The masterwork of Bosnia’s first president is the young country itself, and his chief legacy is his dignity, Turkey’s president said Monday.
Recep Tayyip Erdogan’s remarks came at an event in the capital Ankara commemorating Alija Izetbegovic, the founding leader of modern Bosnia, who passed away 14 years ago last week.
Describing Izetbegovic as “a paragon of self-confidence” and “man of heart,” Erdogan said that he “carried Bosnia in one half of his heart and the entire Islamic world -- from Morocco to Indonesia, and Turkey to Algeria -- in the other.”
"He was a young thinker who was jailed just for being a Muslim, and wove together his views in prison,” Erdogan said.

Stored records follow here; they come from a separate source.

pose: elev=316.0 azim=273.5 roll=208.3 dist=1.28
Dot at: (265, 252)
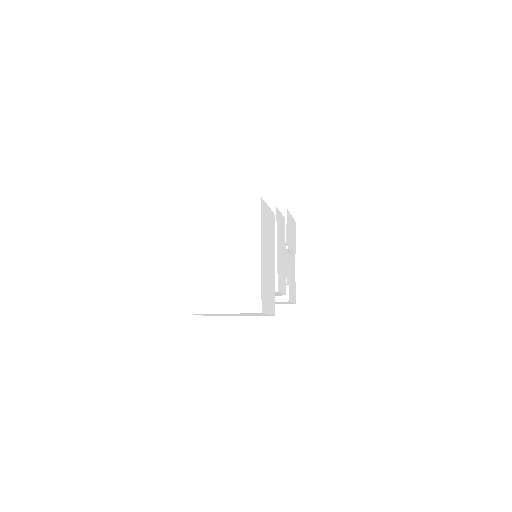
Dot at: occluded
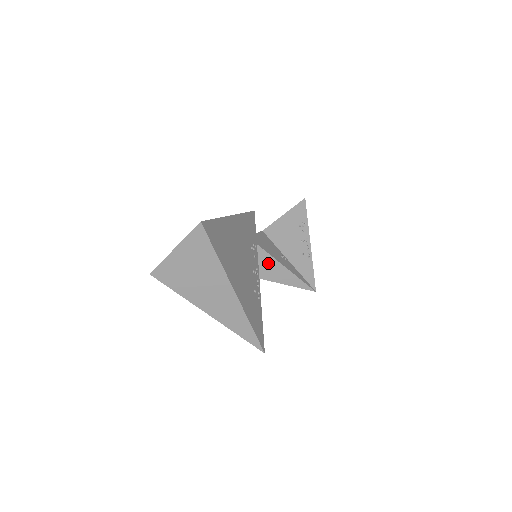
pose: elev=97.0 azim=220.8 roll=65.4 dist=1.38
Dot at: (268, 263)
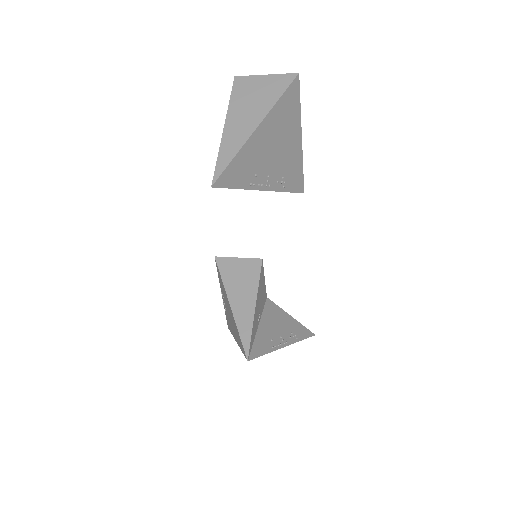
Dot at: (249, 294)
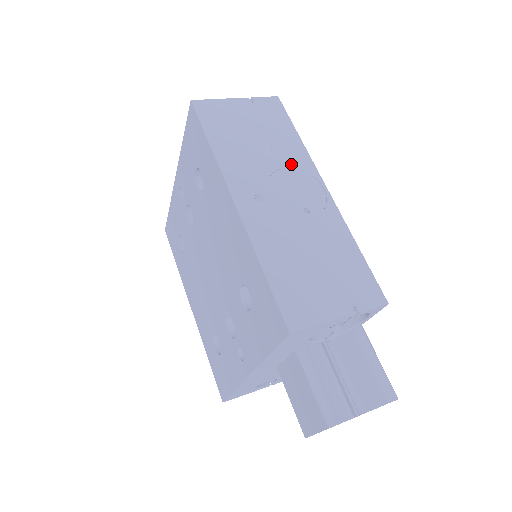
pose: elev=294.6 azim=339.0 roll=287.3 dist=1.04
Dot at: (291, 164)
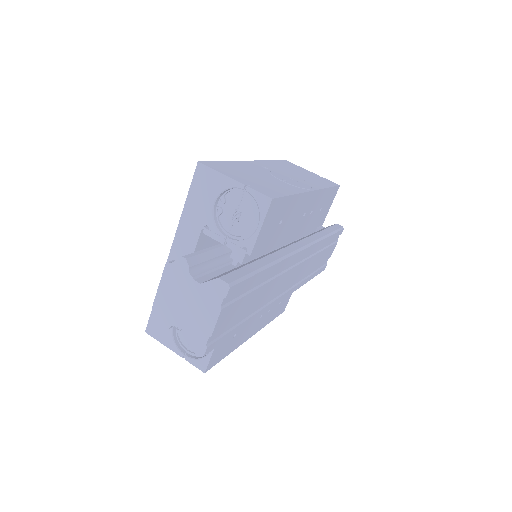
Dot at: (305, 181)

Erdogan also hailed a new biographical TV show about the Bosnian statesman on Turkish state-run broadcaster TRT, saying, “It will help Alija become better known by a larger number of people”.
"Alija made the struggle to be a Muslim, stay a Muslim, and live as a Muslim from his early life, when [the Bosnia people] witnessed the violence of the Communist regime, to the last moment, when he gave his dying breath at the age of 78. He neither gave up his beliefs nor his culture and Bosnian identity.”
Erdogan cited Alija saying: “I never go to Europe with my head bent because we haven’t killed children, women, or the elderly.”
Erdogan added: “The West did kill and is still killing, from the age of seven to 70."